Microblogging sites offers encryption setting - but not by default

Twitter users can now use the HTTPS protocol across the site, as yet another web company opts for better security for its users.

However, like Hotmail, Twitter isn't turning the added security protocol on by default and it doesn't yet work via mobile browsers.

Twitter has previously offered a secured version of the site by visiting https://twitter.com, but users can now request to the added layer of protection via the Settings menu.

"This will improve the security of your account and better protect your information if you’re using Twitter over an unsecured internet connection, like a public Wi-Fi network, where someone may be able to eavesdrop on your site activity," explained communications manager Carolyn Penner in the Twitter blog.

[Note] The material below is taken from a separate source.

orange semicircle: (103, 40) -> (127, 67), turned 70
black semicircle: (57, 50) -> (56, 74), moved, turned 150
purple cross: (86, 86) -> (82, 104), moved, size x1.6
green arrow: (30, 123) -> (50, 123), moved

Penner said Twitter hoped to make HTTPS the default setting "in the future", but didn't explain why that wasn't happening now.

The HTTPS setting is already the default for the login page, and when using the Twitter app on iPhones and iPads.

However, Penner warned that even if a user has selected the "always on" HTTPS, it doesn't carry over to mobile browsers or to all third-party apps.

If mobile users want the added security layer, they need to use https://mobile.twitter.com until the company finds a way to share the setting to phones. "If you use a third-party application, you should check to see if that app offers HTTPS," she added.

Needed security?

While email and retail sites may seem more obvious places for added security than Twitter - where the tweets are supposed to be public - Sophos researcher Paul Ducklin advised anyone using the site to switch on HTTPS.

When users sign into the site, Twitter sends a session cookie to the browser to keep you logged in. "You login once, and the session cookie identifies you for the rest of the current session," said Ducklin on the Sophos blog.

"Unfortunately, if you login to Twitter over unencrypted Wi-Fi - such as at a coffee shop or an airport lounge - then anyone who can sniff your session cookie can pretend to be you," he said. "That means they can post tweets as you. And you don't want that."